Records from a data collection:
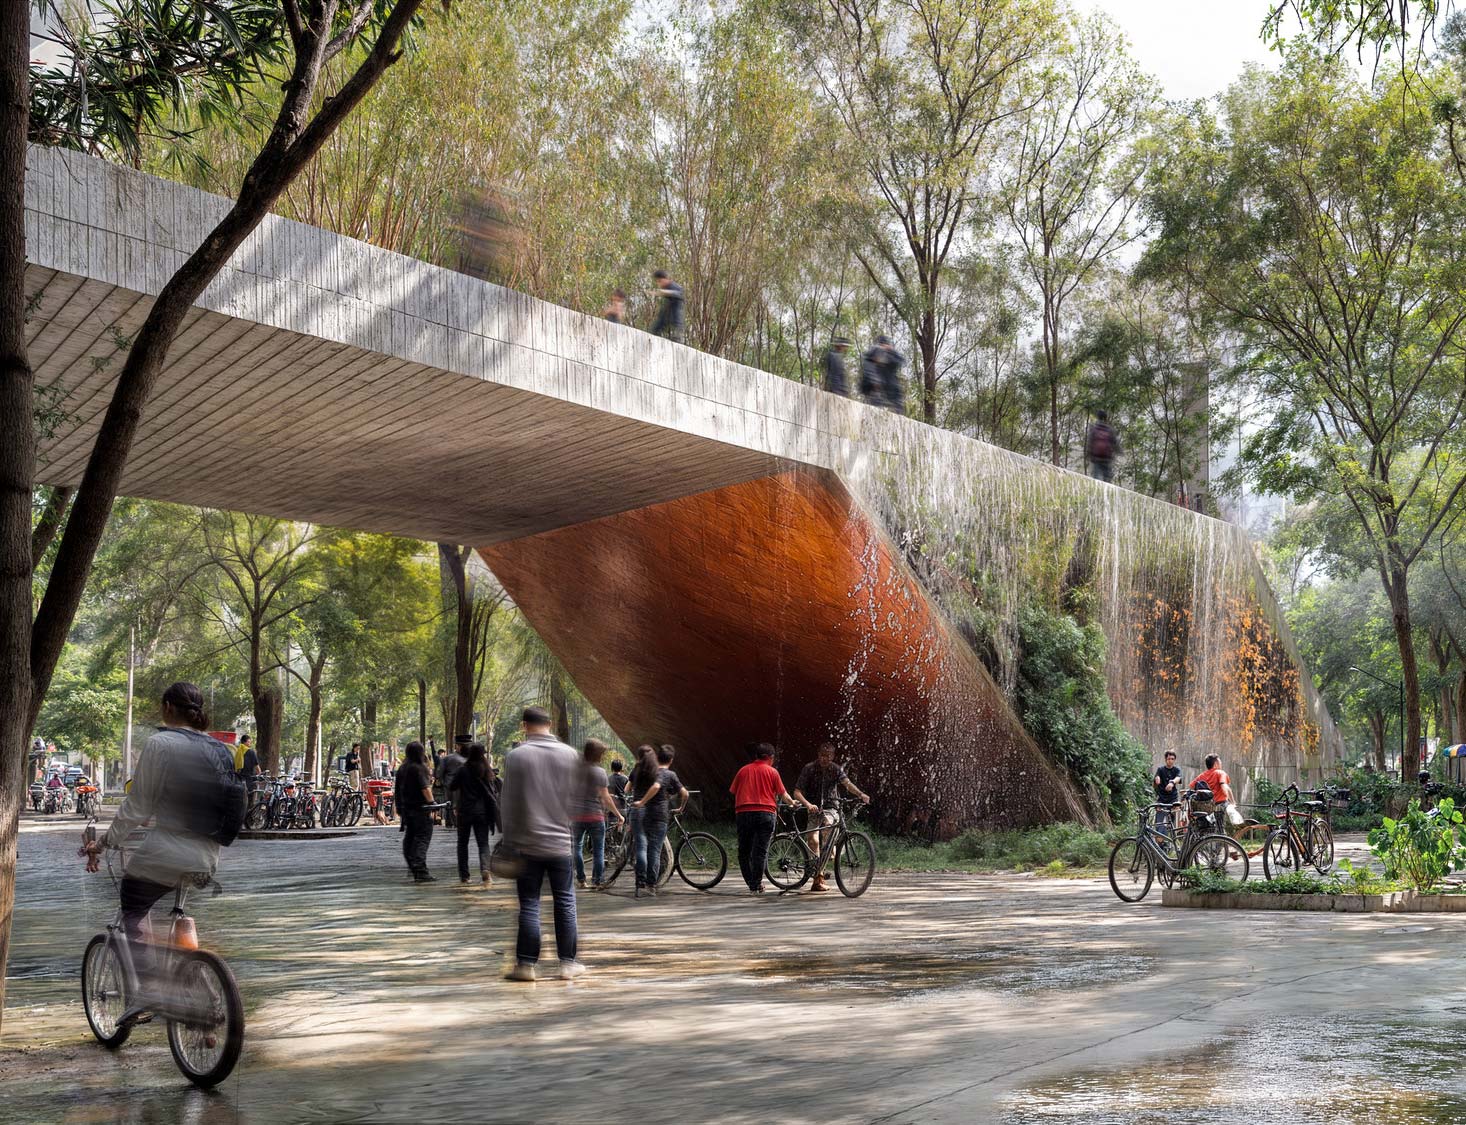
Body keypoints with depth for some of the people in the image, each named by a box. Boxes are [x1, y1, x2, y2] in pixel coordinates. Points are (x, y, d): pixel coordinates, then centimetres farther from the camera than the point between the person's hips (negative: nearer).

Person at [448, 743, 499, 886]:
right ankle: (485, 869, -22)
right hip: (481, 812, 1)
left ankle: (464, 876, 13)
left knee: (462, 843, 13)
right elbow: (491, 791, -2)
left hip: (464, 811, -1)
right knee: (483, 843, 3)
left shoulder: (462, 770, -7)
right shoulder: (485, 770, -3)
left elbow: (451, 787, -6)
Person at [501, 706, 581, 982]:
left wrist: (509, 838, 6)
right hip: (560, 842, 1)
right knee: (565, 903, 9)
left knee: (529, 905, 5)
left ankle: (526, 964, 6)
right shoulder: (568, 754, -1)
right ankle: (568, 963, 12)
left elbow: (509, 803, -3)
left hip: (527, 844, -1)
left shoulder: (516, 756, -6)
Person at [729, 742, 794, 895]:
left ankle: (751, 883, 12)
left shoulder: (743, 770, 12)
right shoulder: (772, 771, 5)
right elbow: (782, 794, 10)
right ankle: (755, 886, -3)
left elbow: (733, 792, 13)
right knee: (760, 851, 0)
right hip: (765, 812, -2)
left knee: (744, 851, 13)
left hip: (743, 813, 2)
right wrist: (792, 802, 29)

Instructions for the task: Transcribe every entry above exactly as it stands, but skip the images.

Answer to this task:
Body keypoints with depth for some of the people in the image, each named by a box. Boxes are [x1, y1, x2, y2] in pixel coordinates. Points are (x, y, d): pixel coordinates, then centimetres farther from the camera than the point between the person's hips (negative: nearer).

Person at [448, 743, 499, 886]:
right ankle: (485, 869, -22)
right hip: (481, 812, 1)
left ankle: (464, 876, 13)
left knee: (462, 843, 13)
right elbow: (491, 791, -2)
left hip: (464, 811, -1)
right knee: (483, 843, 3)
left shoulder: (462, 770, -7)
right shoulder: (485, 770, -3)
left elbow: (451, 787, -6)
Person at [501, 706, 581, 982]:
left wrist: (509, 838, 6)
right hip: (560, 842, 1)
right knee: (565, 903, 9)
left knee: (529, 905, 5)
left ankle: (526, 964, 6)
right shoulder: (568, 754, -1)
right ankle: (568, 963, 12)
left elbow: (509, 803, -3)
left hip: (527, 844, -1)
left shoulder: (516, 756, -6)
Person at [729, 742, 794, 895]:
left ankle: (751, 883, 12)
left shoulder: (743, 770, 12)
right shoulder: (772, 771, 5)
right elbow: (782, 794, 10)
right ankle: (755, 886, -3)
left elbow: (733, 792, 13)
right knee: (760, 851, 0)
right hip: (765, 812, -2)
left knee: (744, 851, 13)
left hip: (743, 813, 2)
right wrist: (792, 802, 29)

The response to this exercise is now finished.